Catalysis in flow microreactors with wall coatings of acidic polymer brushes and dendrimer-encapsulated nanoparticles

Continuous-flow microreactors are an invaluable tool to carry out organic reactions owing to their numerous advantages with respect to batch scale synthesis. In particular, supported catalysts enable heterogeneous catalysis to be conducted in an efficient way. In this thesis, the development and activity of different organic and nanometallic catalysts supported in different ways on the inner walls of glass microreactors, has been presented Their catalytic activity is proven in a variety of acid- catalyzed reactions, C-C cross-couplings, and reductions. Chapter 2 presents a literature overview about the state-of-the-art of nanoparticle catalysis in microfluidic reactors. The first part of the thesis shows two strategies for the introduction of sulfonic acid groups within microreactors and their activity in several acid-catalyzed reactions. The second part of this thesis deals with the use of dendrimer-encapsulated metallic nanoparticles (M DENs) covalently attached to the inner surface of the microreactors. Pd DENs catalyzed efficiently C-C cross- couplings, such as Suzuki-Miyaura and Sonogashira reactions. Bimetallic Au/Ag DENs were employed in the reduction of 4-nitrophenol. In summary, the results presented in this thesis highlight the advantages of using supported catalysts within continuous-flow microreactors for heterogeneous catalysis.

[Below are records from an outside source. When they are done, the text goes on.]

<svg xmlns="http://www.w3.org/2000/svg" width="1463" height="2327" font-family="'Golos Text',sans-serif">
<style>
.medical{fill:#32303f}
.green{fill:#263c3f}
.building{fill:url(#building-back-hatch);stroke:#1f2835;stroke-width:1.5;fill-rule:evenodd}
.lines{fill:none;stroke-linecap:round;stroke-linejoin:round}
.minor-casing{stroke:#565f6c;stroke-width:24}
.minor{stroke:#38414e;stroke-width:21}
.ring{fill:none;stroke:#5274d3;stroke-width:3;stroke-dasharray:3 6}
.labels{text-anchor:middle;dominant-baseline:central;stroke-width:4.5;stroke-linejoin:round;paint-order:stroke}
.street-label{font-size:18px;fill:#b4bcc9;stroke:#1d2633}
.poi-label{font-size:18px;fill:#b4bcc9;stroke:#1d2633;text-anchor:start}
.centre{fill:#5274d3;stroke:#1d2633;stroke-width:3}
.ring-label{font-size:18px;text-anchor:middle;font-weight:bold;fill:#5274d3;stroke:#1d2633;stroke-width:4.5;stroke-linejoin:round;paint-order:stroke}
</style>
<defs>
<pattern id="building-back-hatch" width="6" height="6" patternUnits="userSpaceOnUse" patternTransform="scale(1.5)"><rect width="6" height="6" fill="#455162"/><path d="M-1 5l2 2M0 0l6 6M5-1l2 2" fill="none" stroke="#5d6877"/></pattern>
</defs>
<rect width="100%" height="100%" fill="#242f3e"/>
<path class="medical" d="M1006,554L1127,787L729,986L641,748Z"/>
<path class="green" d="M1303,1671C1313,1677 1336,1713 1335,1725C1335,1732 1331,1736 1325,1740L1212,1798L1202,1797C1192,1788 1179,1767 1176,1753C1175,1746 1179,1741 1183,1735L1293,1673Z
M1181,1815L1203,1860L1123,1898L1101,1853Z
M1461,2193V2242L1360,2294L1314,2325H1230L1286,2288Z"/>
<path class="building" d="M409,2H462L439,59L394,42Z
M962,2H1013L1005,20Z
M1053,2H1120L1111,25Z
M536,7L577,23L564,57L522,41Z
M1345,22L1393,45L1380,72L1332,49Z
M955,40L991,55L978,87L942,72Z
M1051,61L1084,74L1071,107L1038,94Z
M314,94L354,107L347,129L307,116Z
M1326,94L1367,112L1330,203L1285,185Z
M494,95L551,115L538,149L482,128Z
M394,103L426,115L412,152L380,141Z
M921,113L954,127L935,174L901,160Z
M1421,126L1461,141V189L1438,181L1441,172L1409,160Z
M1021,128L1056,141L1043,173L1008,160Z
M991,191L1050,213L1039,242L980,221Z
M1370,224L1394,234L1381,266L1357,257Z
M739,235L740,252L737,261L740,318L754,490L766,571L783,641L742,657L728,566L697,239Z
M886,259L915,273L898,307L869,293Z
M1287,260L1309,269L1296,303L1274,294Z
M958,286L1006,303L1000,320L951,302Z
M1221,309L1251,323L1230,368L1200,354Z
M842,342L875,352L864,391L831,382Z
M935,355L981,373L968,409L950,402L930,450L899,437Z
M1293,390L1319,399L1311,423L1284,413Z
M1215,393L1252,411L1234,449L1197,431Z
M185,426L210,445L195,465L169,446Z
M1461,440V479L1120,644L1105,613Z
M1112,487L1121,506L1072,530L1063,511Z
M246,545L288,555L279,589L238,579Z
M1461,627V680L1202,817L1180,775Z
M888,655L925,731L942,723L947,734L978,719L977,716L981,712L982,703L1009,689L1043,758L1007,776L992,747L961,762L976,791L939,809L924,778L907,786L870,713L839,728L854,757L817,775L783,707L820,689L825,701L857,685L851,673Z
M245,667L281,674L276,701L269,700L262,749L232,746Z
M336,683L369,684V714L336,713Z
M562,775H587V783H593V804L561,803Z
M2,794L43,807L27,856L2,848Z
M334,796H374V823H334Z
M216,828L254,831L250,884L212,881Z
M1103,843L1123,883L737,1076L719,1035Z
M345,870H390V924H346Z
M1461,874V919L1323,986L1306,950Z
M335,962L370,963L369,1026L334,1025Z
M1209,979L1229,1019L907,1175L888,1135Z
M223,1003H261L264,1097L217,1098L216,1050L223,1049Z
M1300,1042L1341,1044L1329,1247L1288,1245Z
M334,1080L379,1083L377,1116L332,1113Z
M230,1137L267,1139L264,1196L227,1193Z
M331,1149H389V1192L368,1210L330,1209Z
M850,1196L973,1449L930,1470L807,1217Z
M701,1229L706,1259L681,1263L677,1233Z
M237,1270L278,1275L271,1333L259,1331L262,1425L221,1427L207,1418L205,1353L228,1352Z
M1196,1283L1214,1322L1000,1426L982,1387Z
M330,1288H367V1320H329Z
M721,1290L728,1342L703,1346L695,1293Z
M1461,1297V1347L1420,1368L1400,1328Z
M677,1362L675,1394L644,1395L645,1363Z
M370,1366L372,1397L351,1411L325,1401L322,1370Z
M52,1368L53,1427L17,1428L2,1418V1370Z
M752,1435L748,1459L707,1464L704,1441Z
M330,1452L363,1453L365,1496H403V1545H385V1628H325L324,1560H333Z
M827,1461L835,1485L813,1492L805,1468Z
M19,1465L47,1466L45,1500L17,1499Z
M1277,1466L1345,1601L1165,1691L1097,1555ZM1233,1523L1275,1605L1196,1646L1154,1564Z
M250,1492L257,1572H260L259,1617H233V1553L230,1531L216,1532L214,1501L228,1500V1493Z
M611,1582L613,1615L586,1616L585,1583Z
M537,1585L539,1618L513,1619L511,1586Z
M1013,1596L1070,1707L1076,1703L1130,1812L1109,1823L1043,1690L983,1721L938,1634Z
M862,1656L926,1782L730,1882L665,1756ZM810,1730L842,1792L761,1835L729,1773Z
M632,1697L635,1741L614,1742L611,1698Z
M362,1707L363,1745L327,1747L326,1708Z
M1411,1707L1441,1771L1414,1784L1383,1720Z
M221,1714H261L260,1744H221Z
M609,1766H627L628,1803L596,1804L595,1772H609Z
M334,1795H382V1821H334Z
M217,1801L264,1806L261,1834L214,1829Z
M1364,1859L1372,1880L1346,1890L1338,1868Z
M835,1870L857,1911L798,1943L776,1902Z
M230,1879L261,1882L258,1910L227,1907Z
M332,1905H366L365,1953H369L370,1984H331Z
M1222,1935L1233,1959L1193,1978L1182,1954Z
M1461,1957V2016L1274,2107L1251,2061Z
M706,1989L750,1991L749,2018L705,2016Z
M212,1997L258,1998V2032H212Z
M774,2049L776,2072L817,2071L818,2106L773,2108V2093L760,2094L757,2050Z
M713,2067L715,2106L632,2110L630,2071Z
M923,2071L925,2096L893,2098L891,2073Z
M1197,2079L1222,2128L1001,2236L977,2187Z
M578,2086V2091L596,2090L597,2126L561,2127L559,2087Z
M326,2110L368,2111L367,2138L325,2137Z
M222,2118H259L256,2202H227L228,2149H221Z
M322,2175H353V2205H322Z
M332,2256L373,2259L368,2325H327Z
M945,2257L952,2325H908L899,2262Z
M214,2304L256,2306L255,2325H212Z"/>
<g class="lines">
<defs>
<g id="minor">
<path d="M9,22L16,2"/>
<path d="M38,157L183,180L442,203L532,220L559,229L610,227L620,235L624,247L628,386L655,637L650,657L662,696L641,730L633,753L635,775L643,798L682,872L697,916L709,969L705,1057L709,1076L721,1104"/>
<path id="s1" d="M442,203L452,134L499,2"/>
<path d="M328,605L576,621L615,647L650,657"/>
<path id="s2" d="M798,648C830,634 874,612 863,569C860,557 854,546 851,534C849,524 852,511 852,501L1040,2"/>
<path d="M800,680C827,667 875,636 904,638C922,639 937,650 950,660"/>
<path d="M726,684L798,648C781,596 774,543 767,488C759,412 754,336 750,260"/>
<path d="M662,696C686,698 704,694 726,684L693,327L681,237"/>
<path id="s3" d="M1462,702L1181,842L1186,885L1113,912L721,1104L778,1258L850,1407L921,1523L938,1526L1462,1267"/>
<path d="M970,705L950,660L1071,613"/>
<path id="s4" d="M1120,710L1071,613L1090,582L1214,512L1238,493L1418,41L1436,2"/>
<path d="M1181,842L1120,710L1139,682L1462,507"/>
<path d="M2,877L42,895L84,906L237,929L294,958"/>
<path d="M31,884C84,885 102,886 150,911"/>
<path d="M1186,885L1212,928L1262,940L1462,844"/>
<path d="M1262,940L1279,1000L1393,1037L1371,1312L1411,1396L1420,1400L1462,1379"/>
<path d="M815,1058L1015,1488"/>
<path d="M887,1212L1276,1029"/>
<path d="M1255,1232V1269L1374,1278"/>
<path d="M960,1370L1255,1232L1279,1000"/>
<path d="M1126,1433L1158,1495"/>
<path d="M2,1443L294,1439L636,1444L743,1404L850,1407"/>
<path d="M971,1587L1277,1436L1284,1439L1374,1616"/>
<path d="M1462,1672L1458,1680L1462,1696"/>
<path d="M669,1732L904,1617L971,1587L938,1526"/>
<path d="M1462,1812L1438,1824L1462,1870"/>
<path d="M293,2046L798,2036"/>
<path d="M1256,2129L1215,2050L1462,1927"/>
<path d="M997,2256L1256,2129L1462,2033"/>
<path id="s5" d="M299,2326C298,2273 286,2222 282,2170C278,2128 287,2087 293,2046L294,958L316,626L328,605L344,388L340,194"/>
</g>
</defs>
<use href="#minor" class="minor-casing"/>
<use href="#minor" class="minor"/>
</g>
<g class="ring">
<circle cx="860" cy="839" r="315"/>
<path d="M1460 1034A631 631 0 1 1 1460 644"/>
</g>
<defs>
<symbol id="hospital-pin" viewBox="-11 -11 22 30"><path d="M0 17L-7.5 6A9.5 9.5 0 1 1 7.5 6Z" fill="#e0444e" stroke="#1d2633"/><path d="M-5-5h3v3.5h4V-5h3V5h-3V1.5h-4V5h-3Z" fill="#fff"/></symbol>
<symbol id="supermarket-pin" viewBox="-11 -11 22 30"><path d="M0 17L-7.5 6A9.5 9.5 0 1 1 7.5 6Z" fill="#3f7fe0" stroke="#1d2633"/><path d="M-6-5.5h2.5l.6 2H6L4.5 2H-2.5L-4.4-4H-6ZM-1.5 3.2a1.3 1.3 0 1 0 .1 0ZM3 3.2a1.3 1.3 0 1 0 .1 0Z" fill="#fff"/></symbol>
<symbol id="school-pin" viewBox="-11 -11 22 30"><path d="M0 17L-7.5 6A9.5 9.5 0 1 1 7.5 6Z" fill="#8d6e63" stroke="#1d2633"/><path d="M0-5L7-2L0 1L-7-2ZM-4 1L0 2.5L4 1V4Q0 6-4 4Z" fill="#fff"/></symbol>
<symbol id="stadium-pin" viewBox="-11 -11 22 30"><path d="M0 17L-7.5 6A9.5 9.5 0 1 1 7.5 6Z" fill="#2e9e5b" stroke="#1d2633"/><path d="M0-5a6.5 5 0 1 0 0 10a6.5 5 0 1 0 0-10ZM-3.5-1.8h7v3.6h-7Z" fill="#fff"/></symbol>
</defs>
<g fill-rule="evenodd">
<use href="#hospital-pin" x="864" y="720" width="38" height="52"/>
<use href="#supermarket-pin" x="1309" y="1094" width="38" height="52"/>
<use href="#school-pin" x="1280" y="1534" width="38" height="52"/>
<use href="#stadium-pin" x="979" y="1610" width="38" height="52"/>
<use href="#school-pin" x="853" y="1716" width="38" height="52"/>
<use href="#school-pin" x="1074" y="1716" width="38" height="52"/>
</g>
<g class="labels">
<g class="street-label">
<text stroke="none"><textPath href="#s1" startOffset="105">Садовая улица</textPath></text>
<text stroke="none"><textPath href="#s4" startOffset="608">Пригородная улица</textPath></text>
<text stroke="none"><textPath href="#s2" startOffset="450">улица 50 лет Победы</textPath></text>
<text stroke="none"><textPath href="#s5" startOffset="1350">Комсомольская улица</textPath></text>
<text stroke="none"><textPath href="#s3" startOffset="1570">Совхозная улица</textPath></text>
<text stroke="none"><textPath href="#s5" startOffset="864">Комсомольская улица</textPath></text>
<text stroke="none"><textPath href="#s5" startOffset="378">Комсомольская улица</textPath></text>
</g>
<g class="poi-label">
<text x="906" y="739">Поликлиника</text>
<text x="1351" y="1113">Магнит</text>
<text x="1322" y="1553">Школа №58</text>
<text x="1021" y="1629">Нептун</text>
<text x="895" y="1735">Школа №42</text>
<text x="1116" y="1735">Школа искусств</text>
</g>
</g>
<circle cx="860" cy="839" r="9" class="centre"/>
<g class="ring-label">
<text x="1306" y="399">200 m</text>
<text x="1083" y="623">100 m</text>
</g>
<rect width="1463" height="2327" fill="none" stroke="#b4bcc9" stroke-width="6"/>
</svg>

Functionalization of the large inner surface of microreactors was achieved by using a single layer of an organic acid catalyst, by catalyst-bearing polymer brushes and by dendrimer-encapsulated nanoparticles. The vast portfolio of supported catalysts together with the safety and the efficiency of carrying out many organic reactions will undoubtedly establish microfluidic reactors as a core technology in chemical synthesis and analysis.